Your commercial property will attract an annual land tax liability if its unimproved capital value as determined by the Registrar General to be above the applicable threshold amount. In any case the contract for sale of your commercial property must include a land tax certificate. Your property lawyer or conveyancer will tell you what information he or she needs to apply for the land tax certificate and if the property is owned by individuals then one of those things will be their birthdates.

  1. Grease Trap, Waste Water, Envirocycle

If your commercial property includes premises housing retail food outlets, commercial laundries, photographic laboratories, automotive industries, et cetera, then ensure you have the relevant approvals in place and attach copies to the contract for sale. If the approvals are conditional on periodic inspections, then you should also attach to the contract for sale the most recent certificates confirming the inspections.

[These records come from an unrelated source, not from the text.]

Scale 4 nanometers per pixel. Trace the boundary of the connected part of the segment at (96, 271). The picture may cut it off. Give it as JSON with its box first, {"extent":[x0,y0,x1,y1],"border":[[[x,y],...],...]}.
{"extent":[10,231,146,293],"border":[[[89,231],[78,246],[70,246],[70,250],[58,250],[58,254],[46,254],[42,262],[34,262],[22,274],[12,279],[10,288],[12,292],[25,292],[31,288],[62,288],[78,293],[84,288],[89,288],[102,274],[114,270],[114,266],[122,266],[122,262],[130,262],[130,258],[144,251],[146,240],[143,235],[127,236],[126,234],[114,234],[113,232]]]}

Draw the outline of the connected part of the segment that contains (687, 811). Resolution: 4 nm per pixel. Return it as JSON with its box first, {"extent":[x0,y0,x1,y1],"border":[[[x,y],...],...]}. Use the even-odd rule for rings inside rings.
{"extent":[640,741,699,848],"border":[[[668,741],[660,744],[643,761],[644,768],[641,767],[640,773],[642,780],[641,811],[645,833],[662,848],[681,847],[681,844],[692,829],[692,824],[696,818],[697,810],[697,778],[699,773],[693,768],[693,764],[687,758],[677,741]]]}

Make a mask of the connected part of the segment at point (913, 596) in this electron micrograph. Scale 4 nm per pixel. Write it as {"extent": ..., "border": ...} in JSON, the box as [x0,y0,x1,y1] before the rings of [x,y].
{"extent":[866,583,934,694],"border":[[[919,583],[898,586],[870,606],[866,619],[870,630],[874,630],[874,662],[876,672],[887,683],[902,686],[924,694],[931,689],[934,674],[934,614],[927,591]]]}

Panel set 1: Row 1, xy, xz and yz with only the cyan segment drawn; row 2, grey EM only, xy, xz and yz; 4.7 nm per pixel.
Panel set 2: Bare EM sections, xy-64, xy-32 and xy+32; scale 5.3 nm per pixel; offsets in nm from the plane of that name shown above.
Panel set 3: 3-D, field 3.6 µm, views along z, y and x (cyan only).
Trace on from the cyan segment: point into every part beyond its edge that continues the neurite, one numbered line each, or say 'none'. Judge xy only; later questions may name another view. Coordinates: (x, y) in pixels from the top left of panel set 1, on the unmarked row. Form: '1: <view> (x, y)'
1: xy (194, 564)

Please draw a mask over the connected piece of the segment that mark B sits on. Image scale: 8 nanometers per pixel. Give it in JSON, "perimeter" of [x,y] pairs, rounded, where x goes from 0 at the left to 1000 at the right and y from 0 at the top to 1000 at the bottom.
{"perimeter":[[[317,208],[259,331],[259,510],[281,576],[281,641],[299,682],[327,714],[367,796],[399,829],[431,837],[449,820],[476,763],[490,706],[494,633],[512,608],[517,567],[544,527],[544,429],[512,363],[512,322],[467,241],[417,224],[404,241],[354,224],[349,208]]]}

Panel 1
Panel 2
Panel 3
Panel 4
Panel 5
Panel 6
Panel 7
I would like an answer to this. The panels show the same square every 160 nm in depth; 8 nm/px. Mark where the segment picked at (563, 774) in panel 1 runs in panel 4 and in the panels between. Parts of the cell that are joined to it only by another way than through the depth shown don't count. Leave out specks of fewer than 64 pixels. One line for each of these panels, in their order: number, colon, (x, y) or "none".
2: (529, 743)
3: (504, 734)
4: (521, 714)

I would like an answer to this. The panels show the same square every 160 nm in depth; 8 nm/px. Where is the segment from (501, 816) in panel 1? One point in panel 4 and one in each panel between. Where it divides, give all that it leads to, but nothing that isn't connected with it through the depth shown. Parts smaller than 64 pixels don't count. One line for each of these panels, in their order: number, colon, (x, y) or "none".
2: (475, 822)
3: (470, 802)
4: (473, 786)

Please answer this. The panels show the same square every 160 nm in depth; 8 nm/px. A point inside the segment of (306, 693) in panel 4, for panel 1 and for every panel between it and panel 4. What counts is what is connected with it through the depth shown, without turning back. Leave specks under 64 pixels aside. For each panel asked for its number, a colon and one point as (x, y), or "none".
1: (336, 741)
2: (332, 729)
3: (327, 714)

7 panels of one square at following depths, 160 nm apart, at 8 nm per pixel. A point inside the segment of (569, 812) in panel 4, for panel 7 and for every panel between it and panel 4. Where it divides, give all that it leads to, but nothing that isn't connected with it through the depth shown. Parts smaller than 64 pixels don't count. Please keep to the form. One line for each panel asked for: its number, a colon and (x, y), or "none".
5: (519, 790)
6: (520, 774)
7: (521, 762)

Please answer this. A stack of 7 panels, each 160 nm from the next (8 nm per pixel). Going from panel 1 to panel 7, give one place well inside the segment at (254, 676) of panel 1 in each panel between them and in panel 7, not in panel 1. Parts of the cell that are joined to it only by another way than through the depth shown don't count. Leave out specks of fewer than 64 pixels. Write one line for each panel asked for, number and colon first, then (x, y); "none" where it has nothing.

  1. Services Plans and Contracts

Your commercial property may contain lifts, air-conditioning plant, roller doors, fire safety plant, back to base of alarm systems, stormwater pumps, et cetera. You may have entered into contracts with third parties for servicing, maintenance and repairs. You should locate those contracts and if necessary, get them up to date. You should just discuss with your property lawyer or conveyancer whether it would be appropriate to attach copies to the draft contract. If you had plans from when the services were installed, then you should locate those plans and have them available to prospective purchasers. It would be unusual if they needed to be attached to the draft contract.

  1. Evidence of Existing Use Rights

It is not uncommon to find that a commercial property is located on land that is zoned for some other purpose. For example, a service station may be on land that is zoned “Residential”. Prospective purchasers will be very concerned if this is the case, however, it should not present any particular obstacle as long as you can show that the current use has continued for an unbroken period commencing prior to the most recent zoning changes. You may have to seek evidence (such as statutory declarations) from previous owners, neighbours, et cetera, that there has been that unbroken period of usage.  Some councils maintain a register of existing use rights.

  1. Specific Disclosures

The proper use of “specific disclosure clauses” in your contract may overcome all sorts of potential problems that could turn off a prospective purchaser. Examples of problems that might be the subject of specific disclosure clauses include building defects, non-approved works, impending special levies, outstanding orders, informal arrangements with neighbours, et cetera. Some problems with a commercial property constitute a “defect in title” while others are simply “defects in quality”. In any case, if you include a clause in the contract stating that the problem exists and stating that the purchaser will not refuse to complete the purchase or claim compensation then generally prospective purchasers will not be off put by this. Failing to clearly state that problems exist and staying silent about defects (or worse still trying to hide it) can lead to major disputes. Generally, the earlier a prospective purchaser learns about problems in the property the less concerned they will be particularly if you have voluntarily disclosed it.

Purchasers of commercial properties are not buying somewhere to live, and they are not buying a lifestyle. They are most likely going to take a very businesslike approach so they should have some hard questions for you. Consider the above items so that you are prepared.